Além das oito vagas de desembargador, a proposta prevê a criação de 80 cargos em comissão e 24 funções gratificadas para estruturar e garantir o funcionamento dos novos gabinetes. Com a ampliação, o número de desembargadores do TJAM passará de 26 para 34.
O pedido foi encaminhado ao CNJ pelo presidente do TJAM, desembargador Jomar Ricardo Saunders Fernandes, na segunda-feira (17). O tribunal solicitou autorização prévia para encaminhar os anteprojetos de lei à Assembleia Legislativa do Amazonas.
Na justificativa, o TJAM informou que a composição da Corte não é ampliada há quase 13 anos. Nesse período, segundo os dados apresentados ao CNJ, houve crescimento populacional de 13,49%, aumento de 211,5% no número de casos novos no segundo grau e avanço de 335,3% no estoque de processos pendentes.
A análise financeira apontou que a criação dos cargos é compatível com o orçamento do Judiciário amazonense. Conforme o parecer, mesmo após a implantação das novas despesas, o gasto total com pessoal permanecerá abaixo do limite máximo de 6% previsto na Lei de Responsabilidade Fiscal.
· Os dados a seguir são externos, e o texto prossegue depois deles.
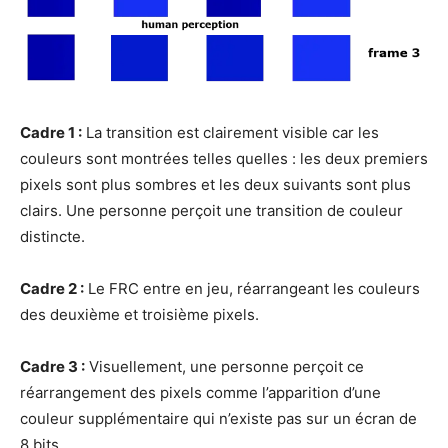
Cadre 1 :
La transition est clairement visible car les
couleurs sont montrées telles quelles : les deux premiers
pixels sont plus sombres et les deux suivants sont plus
clairs. Une personne perçoit une transition de couleur
distincte.
Cadre 2 :
Le FRC entre en jeu, réarrangeant les couleurs
des deuxième et troisième pixels.
Cadre 3 :
Visuellement, une personne perçoit ce
réarrangement des pixels comme l’apparition d’une
couleur supplémentaire qui n’existe pas sur un écran de
8 bits.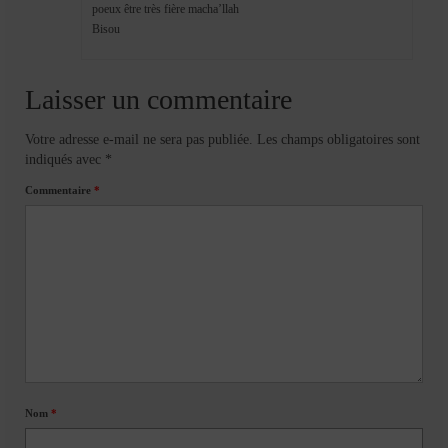
poeux être très fière macha’llah
Bisou
Laisser un commentaire
Votre adresse e-mail ne sera pas publiée.
Les champs obligatoires sont
indiqués avec
*
Commentaire
*
Nom
*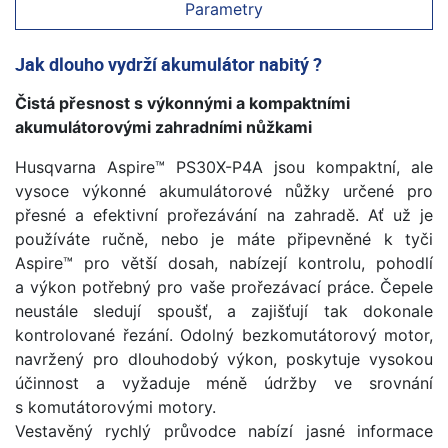
Parametry
Jak dlouho vydrží akumulátor nabitý ?
Čistá přesnost s výkonnými a kompaktními
akumulátorovými zahradními nůžkami
Husqvarna Aspire™ PS30X-P4A jsou kompaktní, ale
vysoce výkonné akumulátorové nůžky určené pro
přesné a efektivní prořezávání na zahradě. Ať už je
používáte ručně, nebo je máte připevněné k tyči
Aspire™ pro větší dosah, nabízejí kontrolu, pohodlí
a výkon potřebný pro vaše prořezávací práce. Čepele
neustále sledují spoušť, a zajišťují tak dokonale
kontrolované řezání. Odolný bezkomutátorový motor,
navržený pro dlouhodobý výkon, poskytuje vysokou
účinnost a vyžaduje méně údržby ve srovnání
s komutátorovými motory. ​
Vestavěný rychlý průvodce nabízí jasné informace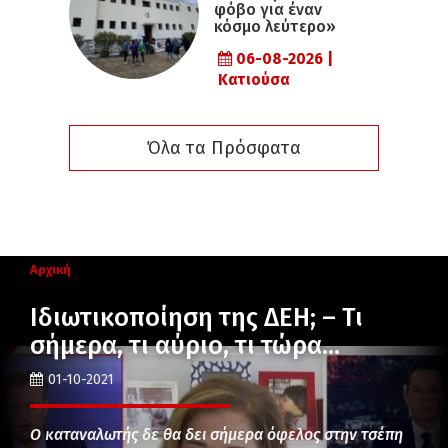
φόβο για έναν
κόσμο λεύτερο»
06-08-2026 |
Κατιούσα
Όλα τα Πρόσφατα
Αρχική
Ιδιωτικοποίηση της ΔΕΗ; – Τι
σήμερα, τι αύριο, τι τώρα…
01-10-2021
Ο καταναλωτής δε θα δει σήμερα όφελος στην τσέπη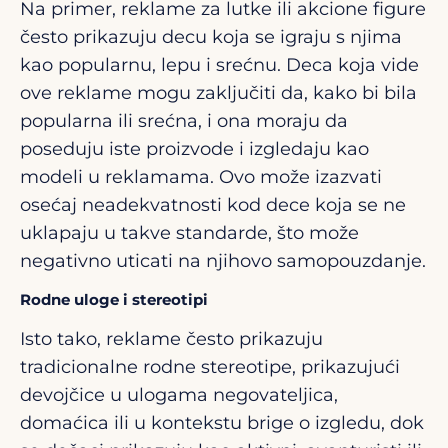
Na primer, reklame za lutke ili akcione figure
često prikazuju decu koja se igraju s njima
kao popularnu, lepu i srećnu. Deca koja vide
ove reklame mogu zaključiti da, kako bi bila
popularna ili srećna, i ona moraju da
poseduju iste proizvode i izgledaju kao
modeli u reklamama. Ovo može izazvati
osećaj neadekvatnosti kod dece koja se ne
uklapaju u takve standarde, što može
negativno uticati na njihovo samopouzdanje.
Rodne uloge i stereotipi
Isto tako, reklame često prikazuju
tradicionalne rodne stereotipe, prikazujući
devojčice u ulogama negovateljica,
domaćica ili u kontekstu brige o izgledu, dok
O CNJ estabeleceu que a implantação será feita de forma gradual. Quatro cargos de desembargador e os respectivos gabinetes deverão ser instalados em 2026, dois em 2027 e outros dois em 2028, sempre condicionados à disponibilidade orçamentária e financeira do TJAM.
A autorização, no entanto, foi concedida com ressalvas. O CNJ constatou que a proposta ainda não havia sido formalmente aprovada pelo Tribunal Pleno do TJAM. A matéria está pautada para a sessão desta sexta-feira (21), e a validade da autorização está condicionada à aprovação pelo colegiado antes do envio dos projetos à Assembleia Legislativa.
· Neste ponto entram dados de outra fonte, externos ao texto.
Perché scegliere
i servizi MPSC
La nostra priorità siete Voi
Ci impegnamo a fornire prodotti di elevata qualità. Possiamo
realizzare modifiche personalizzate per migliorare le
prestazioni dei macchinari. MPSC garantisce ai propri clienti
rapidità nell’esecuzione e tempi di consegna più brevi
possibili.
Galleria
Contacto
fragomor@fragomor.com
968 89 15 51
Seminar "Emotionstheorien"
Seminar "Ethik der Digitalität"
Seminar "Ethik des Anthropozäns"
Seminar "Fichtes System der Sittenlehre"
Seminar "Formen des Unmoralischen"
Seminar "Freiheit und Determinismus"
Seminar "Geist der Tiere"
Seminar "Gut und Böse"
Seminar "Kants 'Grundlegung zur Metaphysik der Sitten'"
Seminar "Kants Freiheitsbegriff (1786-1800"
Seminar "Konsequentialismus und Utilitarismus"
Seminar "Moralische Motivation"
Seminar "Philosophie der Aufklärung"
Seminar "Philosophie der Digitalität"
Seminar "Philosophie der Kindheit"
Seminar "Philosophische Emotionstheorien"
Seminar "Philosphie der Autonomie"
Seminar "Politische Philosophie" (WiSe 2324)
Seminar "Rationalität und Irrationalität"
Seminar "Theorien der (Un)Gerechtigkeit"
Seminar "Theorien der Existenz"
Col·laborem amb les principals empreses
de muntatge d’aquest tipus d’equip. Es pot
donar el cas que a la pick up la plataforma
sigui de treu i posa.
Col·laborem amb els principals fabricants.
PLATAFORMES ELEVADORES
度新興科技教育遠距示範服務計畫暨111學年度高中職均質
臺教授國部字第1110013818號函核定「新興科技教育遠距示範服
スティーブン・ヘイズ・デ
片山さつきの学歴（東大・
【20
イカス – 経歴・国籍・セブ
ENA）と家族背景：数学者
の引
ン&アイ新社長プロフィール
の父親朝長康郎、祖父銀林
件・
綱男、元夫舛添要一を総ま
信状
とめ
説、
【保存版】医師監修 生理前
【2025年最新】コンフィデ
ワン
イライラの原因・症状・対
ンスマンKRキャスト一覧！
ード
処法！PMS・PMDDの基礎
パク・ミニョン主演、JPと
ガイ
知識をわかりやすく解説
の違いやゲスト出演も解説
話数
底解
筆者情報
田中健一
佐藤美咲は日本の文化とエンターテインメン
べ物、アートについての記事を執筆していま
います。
O Conselho também determinou que eventuais alterações que ampliem cargos ou despesas durante a tramitação no TJAM ou na Assembleia Legislativa deverão ser submetidas novamente à Corregedoria Nacional de Justiça. Ao final, Campbell autorizou o encaminhamento dos anteprojetos ao Legislativo estadual, observadas as condições estabelecidas na decisão.
A decisão foi registrada no sistema do CNJ às 18h de terça-feira, último dia de Mauro Campbell à frente da Corregedoria Nacional. A atuação do ministro como corregedor se encerrou no mesmo dia, durante a 12ª Sessão Ordinária do Conselho.
Campbell deixa a Corregedoria para assumir a vice-presidência do STJ (Superior Tribunal de Justiça). Ele será empossado nesta quarta-feira (19), ao lado do ministro Luis Felipe Salomão, que assume a presidência da Corte para o biênio 2026-2028.